February 18th, 2013
Selections from Richard Lehman’s Literature Review: February 18th
Richard Lehman, BM, BCh, MRCGP
CardioExchange is pleased to reprint selections from Dr. Richard Lehman’s weekly journal review blog at BMJ.com. Selected summaries are relevant to our audience, but we encourage members to engage with the entire blog.
JAMA 13 Feb 2013 Vol 309
Relationship Between Hospital Readmission and Mortality Rates for Patients Hospitalized With Acute MI, HF, or Pneumonia (pg. 587): Speaking of hypothesis generation, here’s a little brain teaser: if you look at risk-adjusted hospital figures for death and readmission for the commonest medical conditions – myocardial infarction, heart failure and pneumonia – would you expect to find a correlation between the two? And which way would it go? Would hospitals where more patients die have fewer readmissions? Or would they have more, because they are so bad at managing acute illness?
Well, don’t spend too long over this, because this immense study of outcomes in over 4,500 American hospitals shows that there is no correlation between risk-standardised mortality and risk-standardised readmission in these conditions, with the possible exception of some grades of heart failure. You may recollect the BMJ editorial a couple of weeks ago from the chief investigator of this study, Harlan Krumholz: nothing is straightforward when trying to assess the quality of hospitals, even using such apparently robust data. A timely lesson, as the NHS goes tipping the barrel in search of rotten apples.
Lancet 16 Feb 2013 Vol 381
Effects of Body Size and Hypertension Treatments on CV Event Rates (pg. 537): Most doctors are very uncomfortable with the fact that people over 65 who are overweight or obese live longer than those who are of “normal” weight.
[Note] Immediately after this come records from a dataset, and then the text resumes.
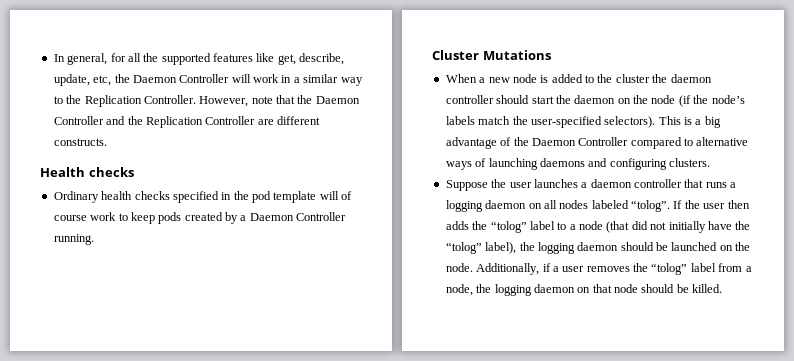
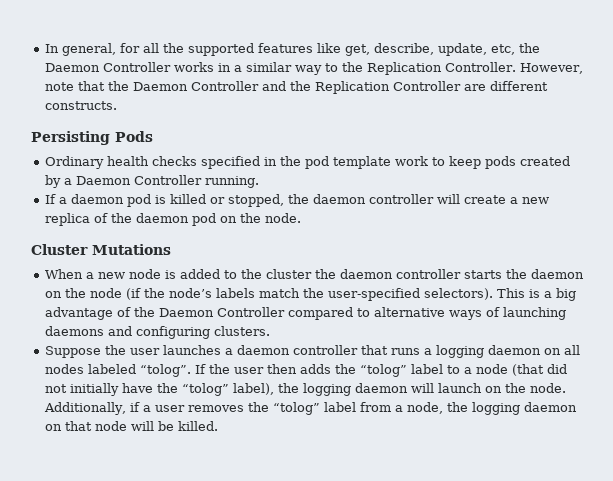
[231,74,279,83] will work -> [173,62,214,72] works
[40,167,134,177] Health checks -> [31,131,153,145] Persisting Pods
[319,191,353,200] [53,215,87,221] will of course -> (391, 162) none
(94, 239) none -> [44,194,549,207] [44,213,301,226] // If a daemon pod is killed or stopped, the daemon controller will create a new replica of the daemon pod on the node.
[496,95,554,104] should start -> [463,270,502,279] starts
[620,242,718,251] should be launched -> [410,383,482,393] will launch
[641,284,675,293] should -> [130,421,154,431] will

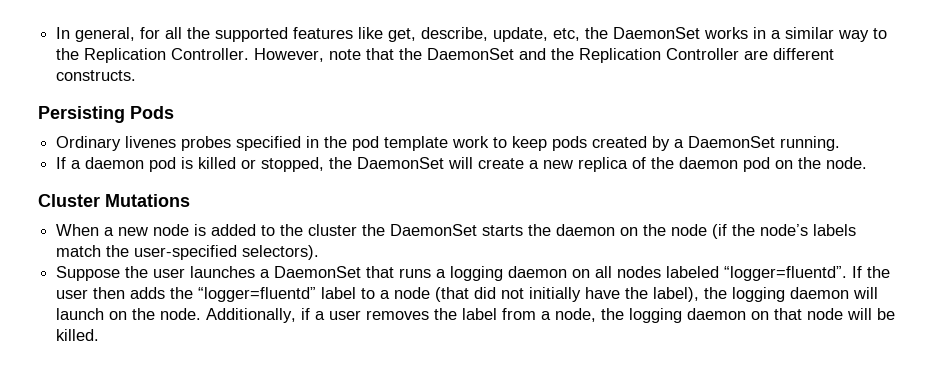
[44,62,171,72] Daemon Controller -> [613,27,701,39] DaemonSet
[132,81,259,91] Daemon Controller -> [427,48,515,60] DaemonSet
[106,156,197,166] health checks -> [125,136,232,151] livenes probes
[75,175,202,185] Daemon Controller -> [688,136,776,148] DaemonSet
[312,194,434,204] daemon controller -> [357,157,445,169] DaemonSet
[339,269,461,279] daemon controller -> [390,224,478,236] DaemonSet
[496,288,576,301] [44,307,566,320] [44,326,270,339] This is a big advantage of the Daemon Controller compared to alternative ways of launching daemons and configuring clusters. -> (320, 252) none
[236,345,358,355] daemon controller -> [274,266,362,278] DaemonSet
[139,364,191,377] “tolog”. -> [724,266,848,281] “logger=fluentd”.
[359,364,407,377] “tolog” -> [198,287,317,302] “logger=fluentd”
[181,383,229,396] “tolog” -> (649, 293) none
[272,402,320,415] “tolog” -> (458, 314) none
Not only does this run counter to the deep puritanism of medical culture, but it also flies in the face of logic, because such people are much more likely to have diabetes, heart failure and hypertension.
And yet obese people with hypertension have the best outcomes, in trial after trial. And if you give them thiazide diuretics and so increase their insulin resistance, they do even better. And if they get heart failure, they will greatly outlive their thinner peers. Here is an analysis of the ACCOMPLISH trial – don’t even try to remember which one that was – which clearly shows that thiazide treatment gives better outcomes in hypertensive fat people.
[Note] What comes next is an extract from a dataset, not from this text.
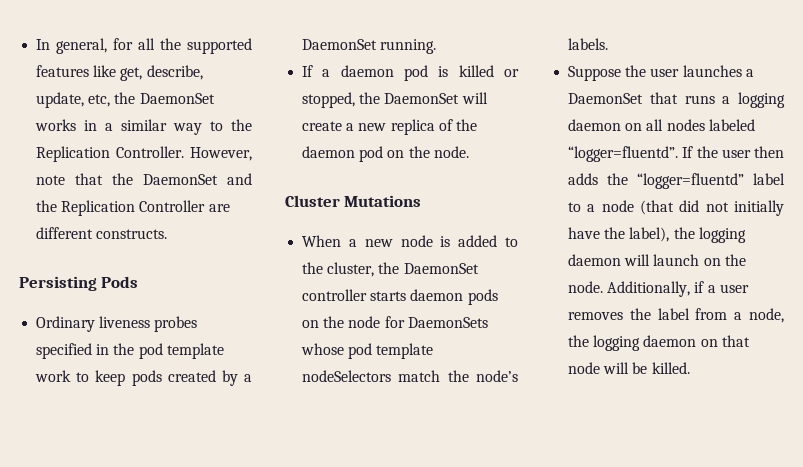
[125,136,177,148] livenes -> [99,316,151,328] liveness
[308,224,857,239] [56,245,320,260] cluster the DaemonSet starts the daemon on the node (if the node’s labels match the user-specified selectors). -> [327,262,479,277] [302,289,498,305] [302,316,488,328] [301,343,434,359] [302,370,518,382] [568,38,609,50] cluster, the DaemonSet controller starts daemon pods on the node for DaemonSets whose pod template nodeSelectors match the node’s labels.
By all that’s holy in mechanistic reasoning, this should not be true, and it is all too much for the authors of the accompanying editorial. They list their objections and state:” Therefore, we reject the conclusion of Weber and colleagues that diuretic-based regimens are a reasonable choice in obese patients. On the contrary, we surmise that thiazide diuretics are contraindicated in obesity, relatively speaking.” So surmise trumps evidence? I don’t think so.
BMJ 16 Feb 2013 Vol 346
Long-Term Calcium Intake and Rates of All-Cause and CV Mortality: Less is more applies to calcium intake in older women. Many osteoporosis-fixated “women’s health experts” have recommended high calcium intake for decades, well in excess of anything that is plausibly available from dietary sources. But this mammography cohort study from Sweden followed up 39,000 women for 19 years and found that high calcium intake – over 1400mg daily as judged purely from two dietary assessments – is associated with a 40% increase in all-cause mortality and a doubling of death from ischaemic heart disease. “Harmless” chalk as sold by thousands of health supplement vendors should hereafter carry a health warning.